« Je n’ignore pas que plusieurs de mes contemporains ont pensé que les peuples ne sont jamais ici-bas maîtres d’eux-mêmes, et qu’ils obéissent nécessairement à je ne sais quelle force insurmontable et inintelligente qui naît des événements antérieurs, de la race, du sol ou du climat. Ce sont là de fausses et lâches doctrines qui ne sauraient jamais produire que des hommes faibles et des nations pusillanimes : la Providence n’a créé le genre humain ni entièrement indépendant, ni tout à fait esclave. Elle trace, il est vrai, autour de chaque homme, un cercle fatal dont il ne peut sortir ; mais dans ses vastes limites, l’homme est puissant et libre ; ainsi des peuples. »
De la democratie en amerique, Oeuvres complètes - tome I, volume 2, Gallimard, 1961, p. 339
[Le] progressisme [des jeunes révoltés de 2022] s’investit dans la négation du déterminisme biologique qu’ils assimilent au mal. Naître garçon ou fille est une assignation sexuelle arbitraire, une construction sociale, un obstacle majeur à l’épanouissement dont il faut vite s’extraire, selon eux. En changeant de sexe, de prénom, on s’autoengendre, on s’autodétermine… C’est l’accès à la liberté suprême !
Catherine Nay, Caroline Eliacheff, les enfants d’abord, Le Journal du Dimanche, 31 décembre 2022
Vous serez comme des dieux. "Comme" est bien commenté par Thomas, nous savons que nous ne pouvons être Dieu, mais nous essayons de faire comme lui.
Max Weber ne se lassait pas de souligner le décalage entre les projets des hommes et les suites de leurs actes. Ce qu’une génération à librement voulu est, pour la génération suivante, destin inexorable. Les puritains choisissaient d’être hommes de métier, les hommes d’aujourd’hui sont contraints de l’être.
(Raymond Aron, in Max Weber, Le savant et le politique, Paris, 10/18, 1963, p.31.)
Sartre, sur son absence de père et les conséquence de cela sur sa conception de la liberté. On pourra noter que Sartre, s'il affirme avoir tiré du bien du fait qu'il n'a pas eu de père, ne réalise pas que son père lui a donné quelque chose du fait même de son absence.
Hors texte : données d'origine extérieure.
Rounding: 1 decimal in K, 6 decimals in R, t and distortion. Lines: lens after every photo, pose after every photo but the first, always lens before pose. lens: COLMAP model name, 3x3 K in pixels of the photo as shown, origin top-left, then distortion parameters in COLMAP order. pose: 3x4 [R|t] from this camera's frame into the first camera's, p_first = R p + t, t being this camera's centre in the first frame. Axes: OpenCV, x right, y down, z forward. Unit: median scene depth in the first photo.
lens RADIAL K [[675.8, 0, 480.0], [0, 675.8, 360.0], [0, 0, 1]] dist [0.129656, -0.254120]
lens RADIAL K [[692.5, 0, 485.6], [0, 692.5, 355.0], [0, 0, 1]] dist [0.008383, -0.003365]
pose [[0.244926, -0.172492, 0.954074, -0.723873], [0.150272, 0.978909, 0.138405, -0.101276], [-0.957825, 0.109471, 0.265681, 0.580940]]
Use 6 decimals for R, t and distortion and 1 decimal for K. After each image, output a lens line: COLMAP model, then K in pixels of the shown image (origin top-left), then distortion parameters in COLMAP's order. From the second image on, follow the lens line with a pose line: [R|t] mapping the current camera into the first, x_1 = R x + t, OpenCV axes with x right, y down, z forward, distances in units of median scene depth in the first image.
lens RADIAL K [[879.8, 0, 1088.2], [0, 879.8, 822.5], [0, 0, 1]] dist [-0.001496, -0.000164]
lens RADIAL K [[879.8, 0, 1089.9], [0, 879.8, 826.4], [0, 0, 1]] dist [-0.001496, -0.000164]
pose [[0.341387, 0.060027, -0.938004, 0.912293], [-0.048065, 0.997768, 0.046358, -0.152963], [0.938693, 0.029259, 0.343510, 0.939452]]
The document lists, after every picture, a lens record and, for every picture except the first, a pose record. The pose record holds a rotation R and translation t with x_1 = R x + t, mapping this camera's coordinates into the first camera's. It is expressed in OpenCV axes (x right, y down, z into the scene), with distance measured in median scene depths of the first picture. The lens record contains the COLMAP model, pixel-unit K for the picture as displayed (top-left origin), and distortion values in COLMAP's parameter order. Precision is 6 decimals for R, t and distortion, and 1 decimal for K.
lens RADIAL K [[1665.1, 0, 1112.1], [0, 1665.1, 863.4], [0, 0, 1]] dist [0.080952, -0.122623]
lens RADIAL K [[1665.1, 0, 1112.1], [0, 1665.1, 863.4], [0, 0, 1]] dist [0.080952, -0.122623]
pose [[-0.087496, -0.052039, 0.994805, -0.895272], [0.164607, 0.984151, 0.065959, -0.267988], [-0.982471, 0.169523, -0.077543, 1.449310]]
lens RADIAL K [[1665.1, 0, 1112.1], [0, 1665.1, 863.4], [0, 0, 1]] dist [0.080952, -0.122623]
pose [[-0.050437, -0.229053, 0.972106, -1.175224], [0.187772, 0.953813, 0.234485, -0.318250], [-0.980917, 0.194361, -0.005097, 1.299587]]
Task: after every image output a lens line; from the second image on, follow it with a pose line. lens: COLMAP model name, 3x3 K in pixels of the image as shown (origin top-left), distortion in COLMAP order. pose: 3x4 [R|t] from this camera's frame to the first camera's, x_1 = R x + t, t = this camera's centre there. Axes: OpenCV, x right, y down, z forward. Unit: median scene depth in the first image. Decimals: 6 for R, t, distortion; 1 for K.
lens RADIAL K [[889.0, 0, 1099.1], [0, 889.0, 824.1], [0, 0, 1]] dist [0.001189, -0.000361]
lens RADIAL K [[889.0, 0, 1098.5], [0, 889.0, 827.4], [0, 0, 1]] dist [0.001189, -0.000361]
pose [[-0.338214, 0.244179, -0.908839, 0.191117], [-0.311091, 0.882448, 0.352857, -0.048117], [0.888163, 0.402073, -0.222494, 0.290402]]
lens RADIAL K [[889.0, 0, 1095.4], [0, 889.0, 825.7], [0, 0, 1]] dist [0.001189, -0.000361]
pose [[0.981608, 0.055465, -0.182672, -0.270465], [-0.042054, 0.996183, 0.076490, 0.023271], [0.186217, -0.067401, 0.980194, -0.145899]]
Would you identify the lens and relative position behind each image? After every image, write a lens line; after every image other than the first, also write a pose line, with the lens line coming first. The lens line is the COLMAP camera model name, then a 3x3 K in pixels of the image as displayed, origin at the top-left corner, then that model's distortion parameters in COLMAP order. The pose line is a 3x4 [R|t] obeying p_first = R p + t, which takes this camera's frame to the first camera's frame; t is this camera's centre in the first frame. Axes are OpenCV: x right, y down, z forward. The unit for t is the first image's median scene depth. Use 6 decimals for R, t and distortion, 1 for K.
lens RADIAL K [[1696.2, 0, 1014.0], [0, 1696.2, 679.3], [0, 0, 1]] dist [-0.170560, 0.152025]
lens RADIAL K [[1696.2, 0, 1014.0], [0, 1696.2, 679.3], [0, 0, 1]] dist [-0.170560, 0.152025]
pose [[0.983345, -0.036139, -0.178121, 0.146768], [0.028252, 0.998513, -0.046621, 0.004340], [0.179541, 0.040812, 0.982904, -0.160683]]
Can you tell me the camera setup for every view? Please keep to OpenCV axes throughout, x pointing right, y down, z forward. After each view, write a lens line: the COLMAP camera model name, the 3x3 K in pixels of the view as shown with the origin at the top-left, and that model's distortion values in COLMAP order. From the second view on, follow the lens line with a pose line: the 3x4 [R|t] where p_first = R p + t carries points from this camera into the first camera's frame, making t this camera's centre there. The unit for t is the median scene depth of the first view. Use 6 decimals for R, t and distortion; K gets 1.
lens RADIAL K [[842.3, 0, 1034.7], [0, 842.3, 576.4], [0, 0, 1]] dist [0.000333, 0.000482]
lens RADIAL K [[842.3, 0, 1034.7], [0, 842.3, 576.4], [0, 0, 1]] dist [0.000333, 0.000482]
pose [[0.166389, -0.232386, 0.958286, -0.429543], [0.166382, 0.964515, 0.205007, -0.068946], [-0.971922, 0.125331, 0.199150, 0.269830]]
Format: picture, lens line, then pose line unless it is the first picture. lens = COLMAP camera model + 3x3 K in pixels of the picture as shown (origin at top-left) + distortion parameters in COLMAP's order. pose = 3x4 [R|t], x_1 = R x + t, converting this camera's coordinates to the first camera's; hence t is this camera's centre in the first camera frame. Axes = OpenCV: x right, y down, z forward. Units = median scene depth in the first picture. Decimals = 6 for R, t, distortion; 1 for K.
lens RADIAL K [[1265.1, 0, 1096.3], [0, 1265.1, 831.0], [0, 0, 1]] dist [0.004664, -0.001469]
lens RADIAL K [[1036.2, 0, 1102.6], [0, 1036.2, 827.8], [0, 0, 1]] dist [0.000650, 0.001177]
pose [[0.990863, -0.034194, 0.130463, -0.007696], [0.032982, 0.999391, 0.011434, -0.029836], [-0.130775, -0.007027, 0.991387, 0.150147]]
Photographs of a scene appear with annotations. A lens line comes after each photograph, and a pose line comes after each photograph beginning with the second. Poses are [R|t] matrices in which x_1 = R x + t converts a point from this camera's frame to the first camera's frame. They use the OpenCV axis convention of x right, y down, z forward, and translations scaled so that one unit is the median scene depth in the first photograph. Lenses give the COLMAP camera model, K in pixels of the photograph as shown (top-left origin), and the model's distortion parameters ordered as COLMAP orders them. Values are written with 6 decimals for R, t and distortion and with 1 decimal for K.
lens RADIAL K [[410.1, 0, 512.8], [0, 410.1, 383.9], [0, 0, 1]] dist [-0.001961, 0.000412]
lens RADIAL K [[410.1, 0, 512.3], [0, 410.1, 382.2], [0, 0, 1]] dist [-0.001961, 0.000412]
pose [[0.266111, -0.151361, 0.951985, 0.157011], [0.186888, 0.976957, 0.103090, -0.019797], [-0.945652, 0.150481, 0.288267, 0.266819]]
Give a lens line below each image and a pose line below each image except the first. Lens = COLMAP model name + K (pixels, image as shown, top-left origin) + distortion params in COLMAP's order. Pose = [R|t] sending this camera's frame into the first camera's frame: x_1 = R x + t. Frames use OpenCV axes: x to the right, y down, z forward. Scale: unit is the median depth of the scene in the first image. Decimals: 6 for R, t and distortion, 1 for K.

Cette absence a contribué au développement d'une conception de la liberté presque sans limite, prétendûment sans détermination extérieure, entièrement tournée vers l'auto-détermination... Quand l'indétermination détermine !
Sur la paternité chez Sartre, voir aussi dans Les Mots, Gallimard, 1964, p. 11. Le livre paraît un an avant l’acte d’adoption d'Arlette Elkaïm. :
Il n’y a pas de bon père, c’est la règle ; qu’on n’en tienne pas grief aux hommes mais au lien de paternité qui est pourri. Faire des enfants, rien de mieux ; en avoir, quelle iniquité ! Eût-il vécu, mon père se fût couché sur moi de tout son long et m’eût écrasé. Par chance, il est mort en bas âge ; au milieu des Enées qui portent sur le dos leurs Anchises, je passe d’une rive à l’autre, seul et détestant ces géniteurs invisibles à cheval sur leurs fils pour toute la vie ; j’ai laissé derrière moi un jeune mort qui n’eut pas le temps d’être mon père et qui pourrait être, aujourd’hui, mon fils. Fut-ce un mal ou un bien ? Je ne sais ; mais je souscris volontiers au verdict d’un éminent psychanalyste : je n’ai pas de Sur-moi.